Read on with me, please: “and he turned and said to them, ‘Whoever comes to me and does not hate father and mother, wife and children, brothers and sisters, yes, and even life itself, cannot be my disciple.’” If Jesus were writing a promotional brochure, it’s hard to imagine Him doing a worse job of attracting people to Christian discipleship than in starting out like this! In Jesus’ hands, the brochure sent to us by my grandfather’s friend might have said, “The lake is really a pond. The cabins don’t have any bathrooms. And, oh, by the way, the fishing is lousy! Call to make your reservations now!”
What is Jesus saying here about being a disciple, then? In Aramaic, the language that Jesus spoke every day, the word “hate” didn't imply hostility, but often had the meaning to love less, to hold one thing or person as having less important than another. In this verse, Jesus is telling us to love our families and our own lives less than we love Him, to love Him more than these things.
The so-called “family values” crowd of today will be appalled to know that Jesus doesn’t agree with them when they say, “Family is the most important thing.” Jesus says, “No. Your family is not the most important thing. I am.”
To modern narcissists who talk about needing to take care of themselves, look after themselves, or find themselves, Jesus says, “Finding yourself, being happy, is not the most important thing in the world. I am.”
Jesus refuses to be just another item on a religious buffet table. We can’t take one from Column Buddha, one from Column Mohammad, one from Column Joseph Smith, and, oh, a side of Jesus. Jesus is saying that He will either have first place in our lives, or He will have no place in our lives.
I like what one Lutheran wrote on Facebook this past week about the God Who comes to us in Jesus: "God does not offer us a choice. He comes, not hat in hand, but ready for battle. He breaks into the strong man’s house [that is, He breaks into our wills, held captive by sin from the moment of our conceptions] entering into contention against the heart, soul & mind of the [sinner]. The rational free will of [human beings] cannot believe or accept this & as such God always ...appears as the opposite, contrary to our expectations, confounding appeals to choice." Where does Jesus and His Word found in the Bible fall on your list priorities in life? Is Jesus everything or nothing to you?
Read verse 28 now [Jesus is still speaking]: “Whoever does not carry the cross and follow me cannot be my disciple.” One scholar writing about these words, says: “The language of cross bearing has been corrupted by overuse. Bearing a cross has nothing to do with chronic illness, painful physical conditions, or trying family relationships. It is instead what we do voluntarily as a consequence of our commitment to Jesus Christ. Cross bearing requires deliberate sacrifice and exposure to risk and ridicule [I would add, even death] in order to follow Jesus. This commitment is not just a way of life, however. It is a commitment to a person. A disciple follows another person and learns a new way of life.” That person Who calls us to a different way of life is Jesus. Discipleship then, means breaking with the world’s values, radically turning from what is popular or politically correct to follow Jesus and the Word of God alone.

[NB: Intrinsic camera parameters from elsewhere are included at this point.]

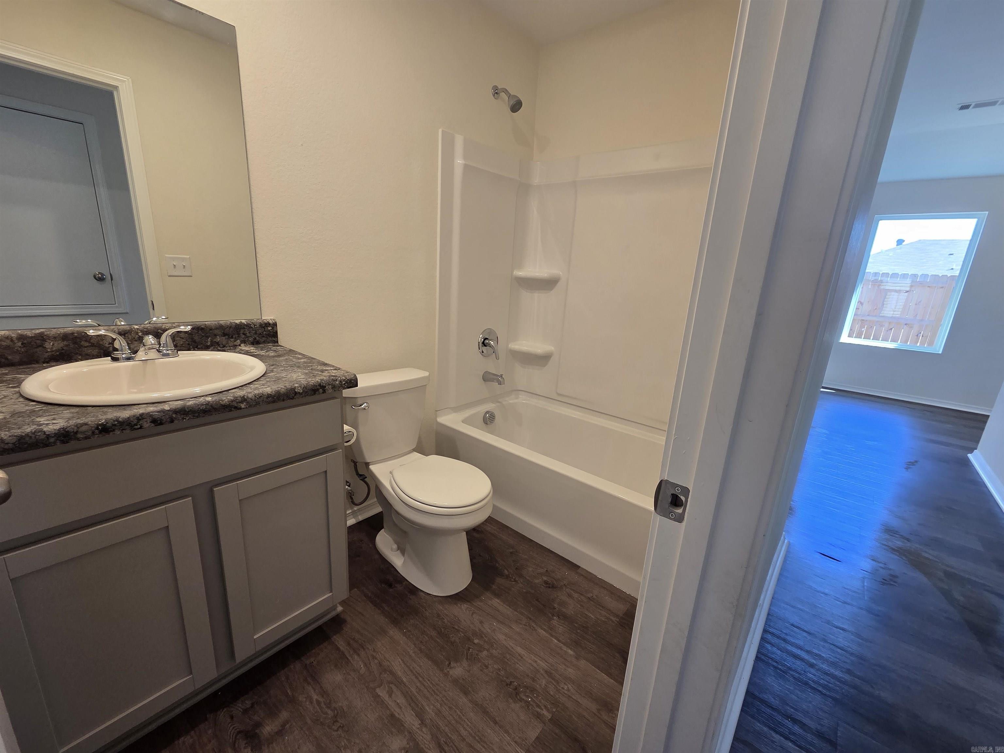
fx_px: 377
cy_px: 376
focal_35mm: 13
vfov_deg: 89.9
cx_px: 502
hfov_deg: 106.2
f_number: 2.2
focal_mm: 2.2
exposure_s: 1/120
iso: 125
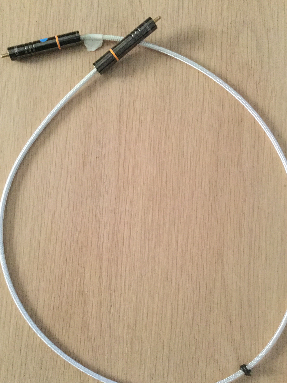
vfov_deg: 52.6
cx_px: 142
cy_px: 203
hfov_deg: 40.7
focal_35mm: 35
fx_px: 387
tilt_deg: -88.9
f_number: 2.4
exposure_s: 1/17
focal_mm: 3.3
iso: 250
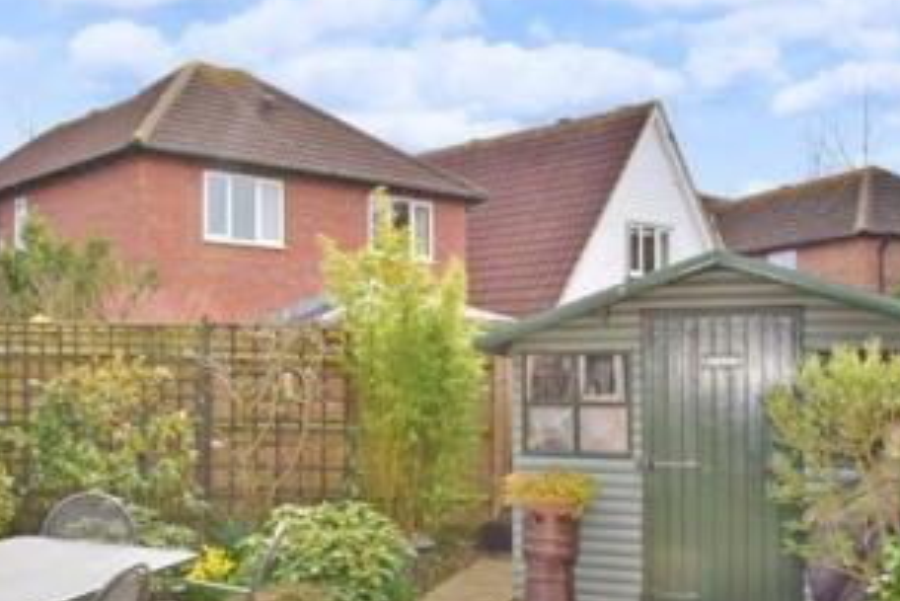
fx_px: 1052
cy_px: 363
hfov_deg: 43.7
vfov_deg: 31.8
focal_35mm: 42
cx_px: 157
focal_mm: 13
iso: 500
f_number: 18
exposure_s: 1/200
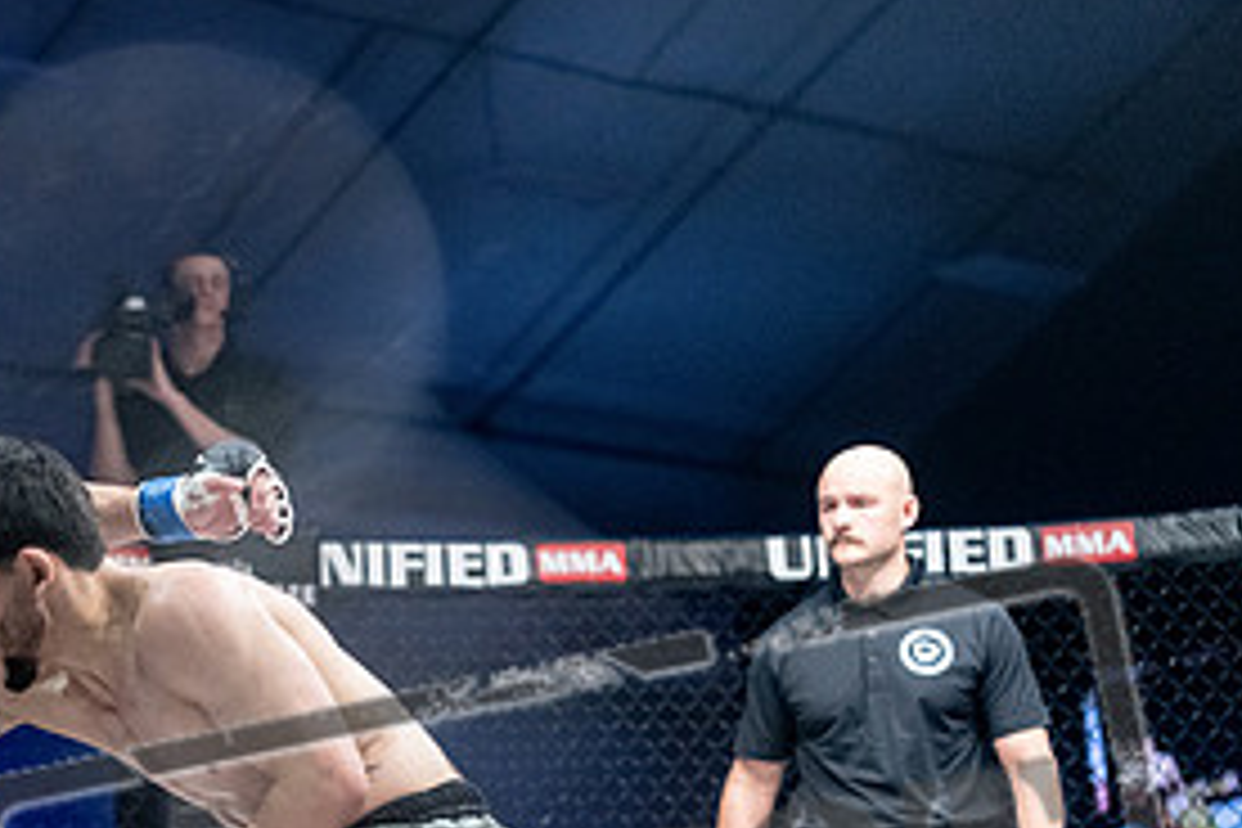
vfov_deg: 12.9
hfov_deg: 18.9
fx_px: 3622
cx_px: -22
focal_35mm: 105
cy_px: 853
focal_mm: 50
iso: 3200
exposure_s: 1/1250
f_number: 2
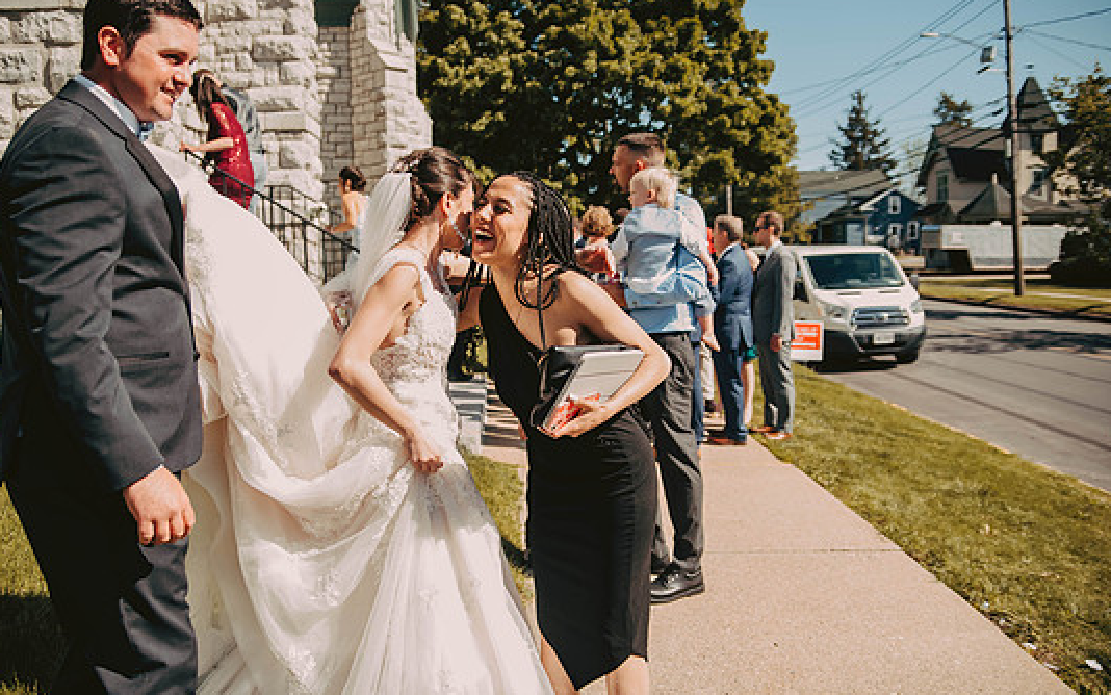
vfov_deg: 40.6
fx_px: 939
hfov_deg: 61.2
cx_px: 539
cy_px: 307
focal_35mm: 31
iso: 800
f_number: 2.8
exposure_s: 1/4000
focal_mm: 28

After this, Jesus tells two parables, each meant to urge those considering following Him to count the cost involved. In one, Jesus says that farmers, who in first century Judea where He lived, often built towers to give themselves early warning about marauding thieves or wild animals, would be crazy not to figure out whether they could afford the structures before starting to build them. Similarly, Jesus says, a king who didn’t know about the strength of an opposing army would be foolish to start a war with that army. Again, Jesus wants us to know that following Him isn’t easy.

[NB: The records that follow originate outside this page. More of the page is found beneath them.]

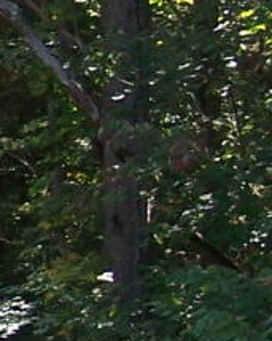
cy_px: 213
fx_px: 2387
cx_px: -398
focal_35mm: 237
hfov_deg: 6.2
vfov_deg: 8.2
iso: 80
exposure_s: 1/80
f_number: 2.8
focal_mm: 6.3
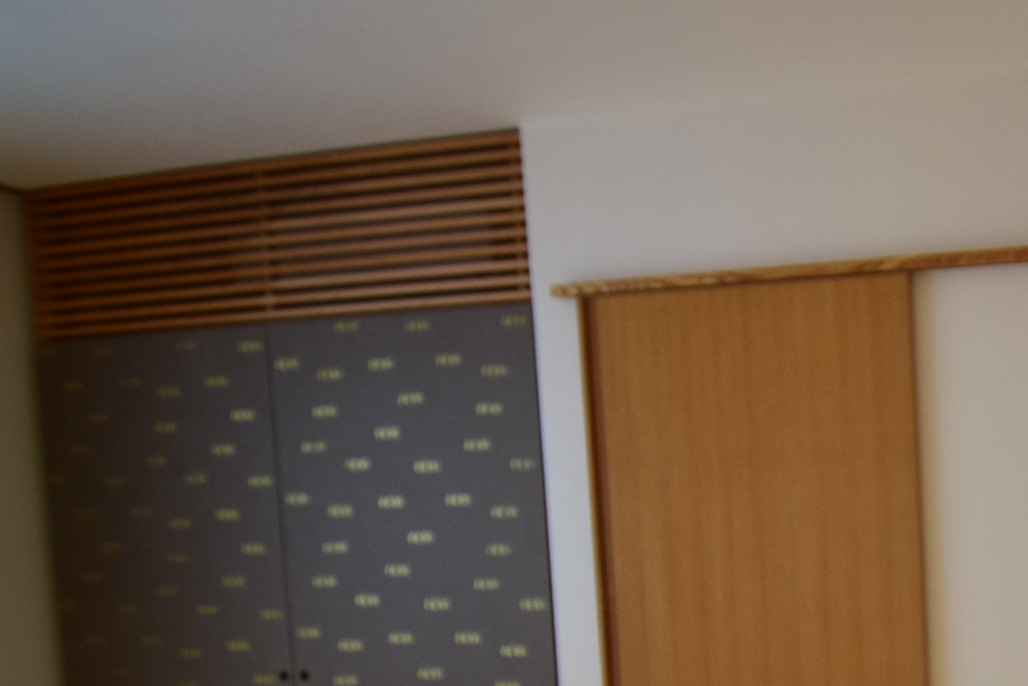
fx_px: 943
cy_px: 556
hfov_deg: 48.7
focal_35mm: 33
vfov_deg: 38.4
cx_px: 989
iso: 800
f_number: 4.5
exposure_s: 1/45
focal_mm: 10
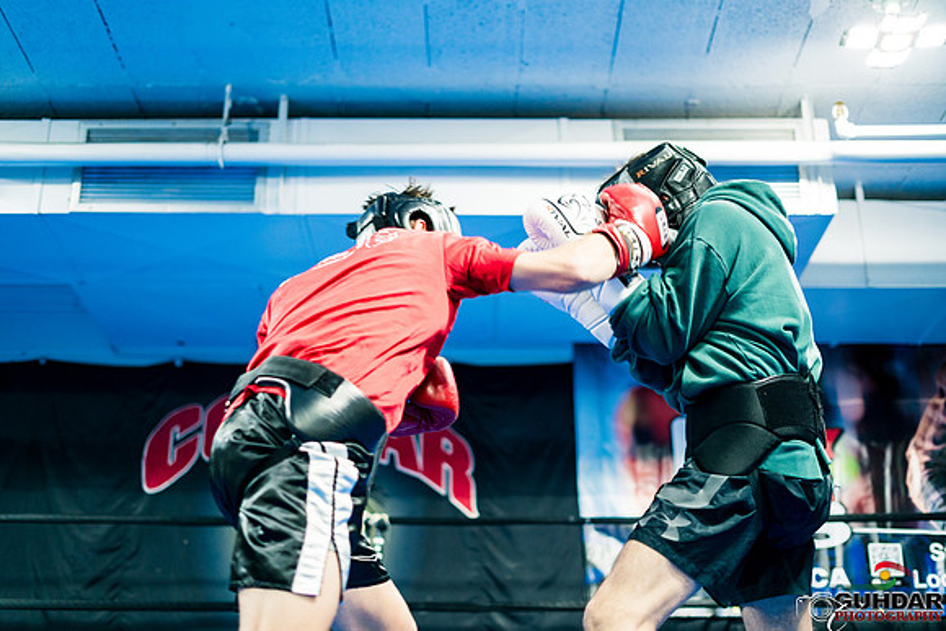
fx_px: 1314
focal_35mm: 50
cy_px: 316
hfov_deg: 39.6
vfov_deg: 27.0
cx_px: 473
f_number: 1.8
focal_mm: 50
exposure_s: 1/400
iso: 1600
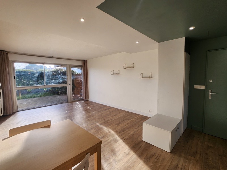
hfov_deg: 106.2
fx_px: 85
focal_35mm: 13
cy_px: 85
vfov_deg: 89.9
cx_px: 114
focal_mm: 1.7
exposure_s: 1/126
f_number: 2.2
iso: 32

Then, in verse 33, as if to totally turn off His original listeners (and us), Jesus says, “None of you can become my disciple if you do not give up all your possessions.” I don’t think that Jesus means that we all have to sign the deeds to our houses over to the Church. It’s one thing to read the Scriptures for their literal meaning, which I do, and quite another to read them literalistically. If you read the Bible cover to cover, which I hope every Christian will do more than once in their lifetimes, you’ll read about believers in Israel’s God and followers of Jesus who had a lot and others who had very little. They all belonged to God. The only person I can recall who was told by Jesus to sell everything he owned, give it away, and follow Him, was a rich young man who, Jesus saw, valued his wealth more than anything. Jesus knew that unless this young man got rid of his wealth, it would get in the way of his following Jesus. Wealth in itself is not a bad thing. Nor are the things Jesus mentions in today's lesson: parents, siblings, spouses, children, or life itself. All are gifts from God. A literal, if not a literalistic reading of the Bible will tell us that if we value any of God’s gifts more than we do Jesus, we cannot be His disciples.
Now, if these words of Jesus for this morning are as daunting—almost frightening—to you as they are to me, as we close, I want you to consider some important good news.
Three times in our lesson, Jesus uses the phrase “cannot be my disciple.” Look, it's in verses 26, 27, and 33. In the original Greek, the same words are used in each place, giving the verses this literal meaning, “You don’t have the power or ability to be my disciples unless you put me in first place, take up the cross, and give me access to your whole life.”
Martin Luther said that if we want to understand passages of Scripture that confuse us, the best thing to do is to go elsewhere in Scripture to clear things up. It might interest you to know that Jesus uses that word for power or ability in another place in Luke’s Gospel. It comes on the heels of His encounter with that rich young man, after Jesus tells the disciples that it will be harder for a rich person—someone who is more tempted than others to rely on their money rather than on God—to enter God’s kingdom than it would be for a camel to be pushed through the eye of a needle. The disciples, who had thought that wealth was a sign of God’s favor, ask Jesus, “Then, who does have the power or ability to get into the kingdom?” Jesus says, literally, “The things that human beings cannot do [or don’t have the ability to do], God can do.”
Folks, I can’t imagine why anyone who gets to know anything about Jesus wouldn’t want to follow Him. Those who follow Jesus have all the gifts He came into our world to bring: forgiveness of sin, lives lived for good purposes, strength when we’re weak, and eternity with God. But unless Jesus rules over our lives without rival, these gifts cannot come to us.
The good news is that your ability to follow Jesus doesn’t depend on you. If you want Jesus to take first place in your life, all you need is to make yourself available to Him and ask Him to help you do just that. This is what Luther called “daily repentance and renewal.” Today, as you come to receive Jesus’ body and blood, I invite you to say a silent prayer:
“Jesus, help me to be what I most want to be, but what I cannot be without You. Make me your disciple. Help me to live in the covenant of Baptism You’ve made with me. Take control of my whole life.”Now, if you’re anything like me, one nanosecond after you’ve prayed that prayer, you’ll start making your own plans, dreaming your own dreams, obsessing on your own thoughts, maybe even committing your own favorite sins. Just keep asking Jesus to take first place in your life.
But, just as the buyer should beware, the would-be follower of Jesus should be aware, too: Let Jesus in and He will start to make of you what cannot make of yourself. Jesus will make you His disciple.